I broadly agree with you, but with one caveat: “Popularity with the rank and file” actually *should* be the only factor. That is what democracy is. Rank and file socialist activists don’t want to be led by morons, or by people who have no idea about the struggle, etc. They don’t vote on the basis of who has the shiniest teeth. If they do, the get the leaders they deserve, and likewise, the hearing from the broader movement they deserve. Trusting the membership at large is the only way we can get out of the vicious cycle of yes-persons (although success is hardly guaranteed by that alone).

I agree that there’s nothing inherently undemocratic about the slate system or whatever. In a group small enough to get all the members in a single room on a regular basis, one may as well vote individuals on and off on an ad hoc basis; in an organisation with strongly rooted rival factions, you may want a list system like in countries with ‘pure’ PR legislatures; an agreed slate may be the best idea for a founding conference of two or more fused groups; innumerable different circumstances may pertain.
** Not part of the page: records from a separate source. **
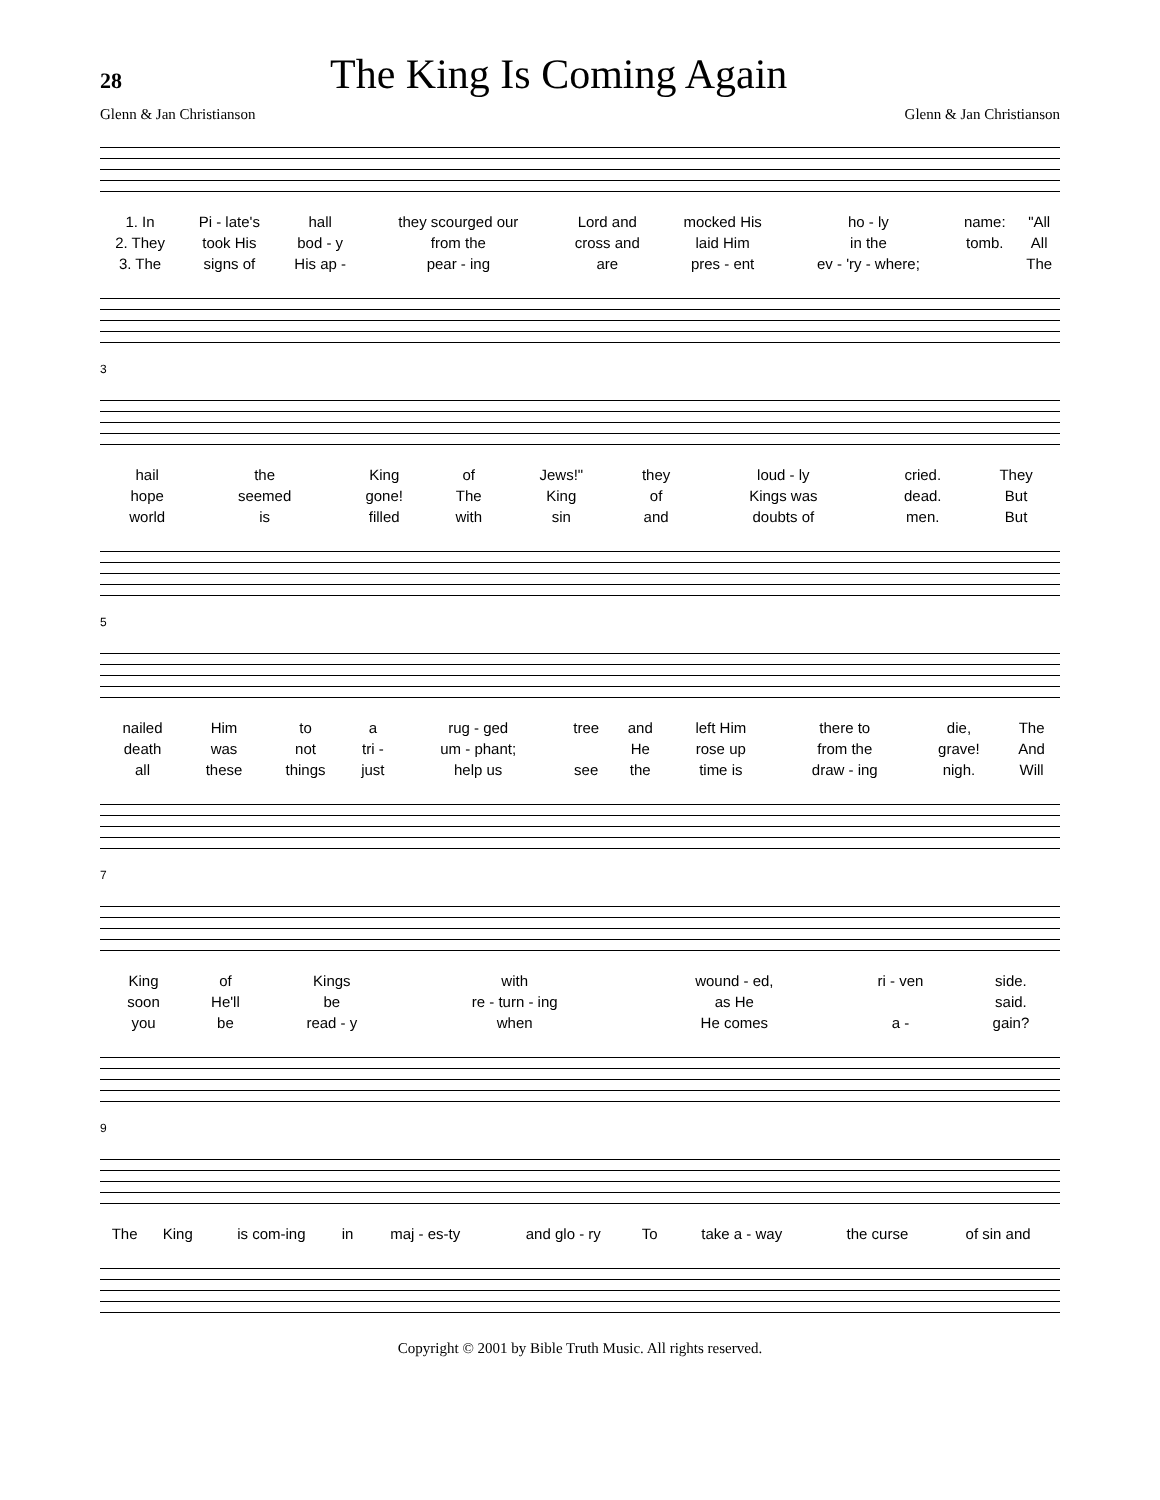28
The King Is Coming Again
Glenn & Jan Christianson Glenn & Jan Christianson
| 1. In | Pi - late's | hall | they scourged our | Lord and | mocked His | ho - ly | name: | "All |
| 2. They | took His | bod - y | from the | cross and | laid Him | in the | tomb. | All |
| 3. The | signs of | His ap - | pear - ing | are | pres - ent | ev - 'ry - where; | | The |
3
| hail | the | King | of | Jews!" | they | loud - ly | cried. | They |
| hope | seemed | gone! | The | King | of | Kings was | dead. | But |
| world | is | filled | with | sin | and | doubts of | men. | But |
5
| nailed | Him | to | a | rug - ged | tree | and | left Him | there to | die, | The |
| death | was | not | tri - | um - phant; | | He | rose up | from the | grave! | And |
| all | these | things | just | help us | see | the | time is | draw - ing | nigh. | Will |
7
| King | of | Kings | with | wound - ed, | ri - ven | side. |
| soon | He'll | be | re - turn - ing | as He | | said. |
| you | be | read - y | when | He comes | a - | gain? |
9
| The | King | is com-ing | in | maj - es-ty | and glo - ry | To | take a - way | the curse | of sin and |
Copyright © 2001 by Bible Truth Music. All rights reserved.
As long as the membership gets to decide in a meaningful way how to elect its leaders, then there’s no problem with any of them as such.

What *is* clear is that the slate system functions in a profoundly undemocratic way in the SWP; that concealing differences in the leadership is likewise undemocratic (how are we supposed to decide who to vote for if we don’t know what they actually think?); and in fact the arguments from the leadership in favour of both these things are basically anti-democratic. So it’s no surprise that this keeps coming up as and when people get to complaining about the SWP regime.


Morris January 12, 2013 at 11:50 am

I was a member twenty five or thirty years ago. I left the Labour Party to join the SWP during the Miners’ Strike. I liked most of the politics, the people and the social life. I was not convinced of the party’s stance on feminism and attempted to discuss at meetings. Within a week or two comrades were sent to the branch from higher up to put a lid on it. I don’t remember democratic votes for anything like in the Labour Party from where I came. Policies came from above, from the SWP brainiarchy and you could be a member if you agreed with them. Wasn’t something I wanted to continue being associated with for too long.